Well, the British BBC is still entrenched in the MS world.
Sad to say, I’m paying for it via a government-imposed tax called a ‘licence’.
Hey iSteve, your reference to Ottawa is actually Oshawa (near TO) and yeah Ont does produce more cars than Michigan… crazy.
With Vista coming into the fold we know that some brave (small) IT departments will do the “upgrade”, I think the question for Apple is, will some of them purchase Apple computers in order to allow movement to OSX in case Msft falls flat on their faces.
OSX Leopard will make this choice easier with more intergration via virtualazation.
In a word, no. Windows is dying a slow, painful death. It is as relevant to computers as Democrats are to American politics.
It could be that this thing will go like a teeter-todder, the weight will suddenly shift towards OSX in a dramatic way.
My 2 cents:
Apple should buy Adobe
Make Adobe/Macromedia products far superior on the mac through integration with OS X and core image/core video/core animation, spotlight, etc.

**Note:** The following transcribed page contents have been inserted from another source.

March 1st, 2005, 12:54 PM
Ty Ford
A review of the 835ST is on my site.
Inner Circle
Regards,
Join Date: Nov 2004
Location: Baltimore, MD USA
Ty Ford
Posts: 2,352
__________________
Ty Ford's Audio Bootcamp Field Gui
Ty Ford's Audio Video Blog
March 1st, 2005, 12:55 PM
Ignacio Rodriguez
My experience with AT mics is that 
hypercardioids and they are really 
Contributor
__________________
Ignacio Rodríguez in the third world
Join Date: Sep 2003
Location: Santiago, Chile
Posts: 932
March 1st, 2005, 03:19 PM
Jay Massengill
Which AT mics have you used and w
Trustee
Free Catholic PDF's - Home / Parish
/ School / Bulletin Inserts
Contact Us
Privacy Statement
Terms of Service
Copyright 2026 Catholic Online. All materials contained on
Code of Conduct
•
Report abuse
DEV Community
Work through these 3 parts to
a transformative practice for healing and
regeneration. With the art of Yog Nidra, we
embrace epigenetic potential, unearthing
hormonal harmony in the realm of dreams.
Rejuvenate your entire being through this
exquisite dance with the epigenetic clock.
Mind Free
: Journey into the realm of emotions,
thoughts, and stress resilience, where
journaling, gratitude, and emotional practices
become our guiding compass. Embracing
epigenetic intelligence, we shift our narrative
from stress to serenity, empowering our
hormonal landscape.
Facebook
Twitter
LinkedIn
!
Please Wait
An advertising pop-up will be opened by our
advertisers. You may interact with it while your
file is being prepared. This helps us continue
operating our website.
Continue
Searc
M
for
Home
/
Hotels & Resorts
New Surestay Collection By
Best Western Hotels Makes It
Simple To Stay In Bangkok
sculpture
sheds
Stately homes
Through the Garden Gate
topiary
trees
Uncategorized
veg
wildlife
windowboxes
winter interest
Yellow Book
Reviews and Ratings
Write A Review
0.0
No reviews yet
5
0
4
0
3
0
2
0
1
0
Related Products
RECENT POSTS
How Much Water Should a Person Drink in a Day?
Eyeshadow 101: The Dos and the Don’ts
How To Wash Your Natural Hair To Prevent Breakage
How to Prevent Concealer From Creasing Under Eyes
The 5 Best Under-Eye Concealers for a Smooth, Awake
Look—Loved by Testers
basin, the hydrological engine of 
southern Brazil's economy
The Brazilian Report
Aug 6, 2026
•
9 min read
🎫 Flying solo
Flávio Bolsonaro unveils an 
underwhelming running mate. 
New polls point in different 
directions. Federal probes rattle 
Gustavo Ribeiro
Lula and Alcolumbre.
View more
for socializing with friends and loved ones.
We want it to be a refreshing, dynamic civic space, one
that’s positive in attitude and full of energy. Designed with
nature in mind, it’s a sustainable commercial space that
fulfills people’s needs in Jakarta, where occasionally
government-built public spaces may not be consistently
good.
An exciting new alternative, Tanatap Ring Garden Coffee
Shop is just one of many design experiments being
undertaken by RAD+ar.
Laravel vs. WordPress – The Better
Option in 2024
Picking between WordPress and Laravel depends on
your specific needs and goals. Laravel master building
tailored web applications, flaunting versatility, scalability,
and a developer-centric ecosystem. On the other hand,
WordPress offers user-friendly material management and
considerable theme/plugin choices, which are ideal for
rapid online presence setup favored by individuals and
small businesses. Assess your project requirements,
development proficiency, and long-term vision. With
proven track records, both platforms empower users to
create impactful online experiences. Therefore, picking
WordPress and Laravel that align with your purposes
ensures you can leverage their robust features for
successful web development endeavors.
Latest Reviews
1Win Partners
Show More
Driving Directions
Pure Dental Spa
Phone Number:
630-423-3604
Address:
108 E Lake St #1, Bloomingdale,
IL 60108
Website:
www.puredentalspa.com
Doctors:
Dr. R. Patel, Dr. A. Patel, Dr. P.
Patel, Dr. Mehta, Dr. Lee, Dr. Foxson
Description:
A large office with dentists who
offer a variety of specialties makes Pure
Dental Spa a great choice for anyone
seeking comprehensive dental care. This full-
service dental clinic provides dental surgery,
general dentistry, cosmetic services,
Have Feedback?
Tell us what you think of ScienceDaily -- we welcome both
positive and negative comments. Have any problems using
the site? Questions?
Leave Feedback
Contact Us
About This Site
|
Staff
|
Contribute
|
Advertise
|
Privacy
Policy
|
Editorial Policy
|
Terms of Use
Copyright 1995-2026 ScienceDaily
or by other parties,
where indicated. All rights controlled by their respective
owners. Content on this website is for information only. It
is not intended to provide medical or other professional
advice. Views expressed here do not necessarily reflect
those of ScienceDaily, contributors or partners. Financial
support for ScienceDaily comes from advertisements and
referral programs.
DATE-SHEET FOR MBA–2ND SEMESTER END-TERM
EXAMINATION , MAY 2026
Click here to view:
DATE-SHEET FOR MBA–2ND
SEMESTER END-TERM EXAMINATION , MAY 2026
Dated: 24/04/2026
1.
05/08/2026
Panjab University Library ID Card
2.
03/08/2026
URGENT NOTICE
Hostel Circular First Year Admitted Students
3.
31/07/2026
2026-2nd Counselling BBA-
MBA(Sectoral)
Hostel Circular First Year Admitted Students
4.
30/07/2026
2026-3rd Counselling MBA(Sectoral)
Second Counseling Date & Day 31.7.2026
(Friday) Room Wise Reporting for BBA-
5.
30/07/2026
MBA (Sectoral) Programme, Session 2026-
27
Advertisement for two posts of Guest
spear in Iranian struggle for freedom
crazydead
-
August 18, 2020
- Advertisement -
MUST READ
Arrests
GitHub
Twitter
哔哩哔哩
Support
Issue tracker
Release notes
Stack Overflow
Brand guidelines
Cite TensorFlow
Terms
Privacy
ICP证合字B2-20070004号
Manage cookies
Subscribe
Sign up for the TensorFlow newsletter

Continue to make macs the ultimate platform for running windows but add many more reasons for people to boot only the mac os. Speed, stability, eye candy, superior apps, etc.
Make an Office killer
______________
The problem for the last several years is that software developers have tried there best to be platform agnostic. They want their apps to be the same across the board. So adobe, who let Illustrator languish for years on the pc, made the two versions equal, etc. The only way around this is for apple to buy/develop their own apps that rock everybodies world and once again bring us to the place where the real pros must use the mac or be left behind. We are getting there with small developers creating apps that take advantage of core image, for example. And Apple has some pro apps that are becoming the must-haves of the video and photo world. Why not do the same for the graphic design, engineering, education, etc. fields.
I sound like a broken record cause I always go back to the same strategy.